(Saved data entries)
+===+
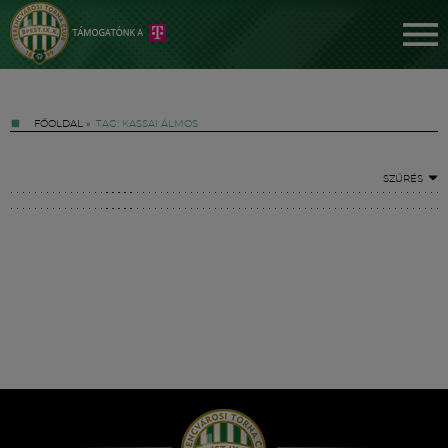
FŐOLDAL
»
TAG: KASSAI ÁLMOS
SZŰRÉS
Jegyek
FM YouTube +
Hírek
+===+
• **Exercise goal**:
Please copy out the text lines from all the records above, character for character, leaving the pictures out of your answer.

• **Answer area**:
FŐOLDAL
»
TAG: KASSAI ÁLMOS
SZŰRÉS
Jegyek
FM YouTube +
Hírek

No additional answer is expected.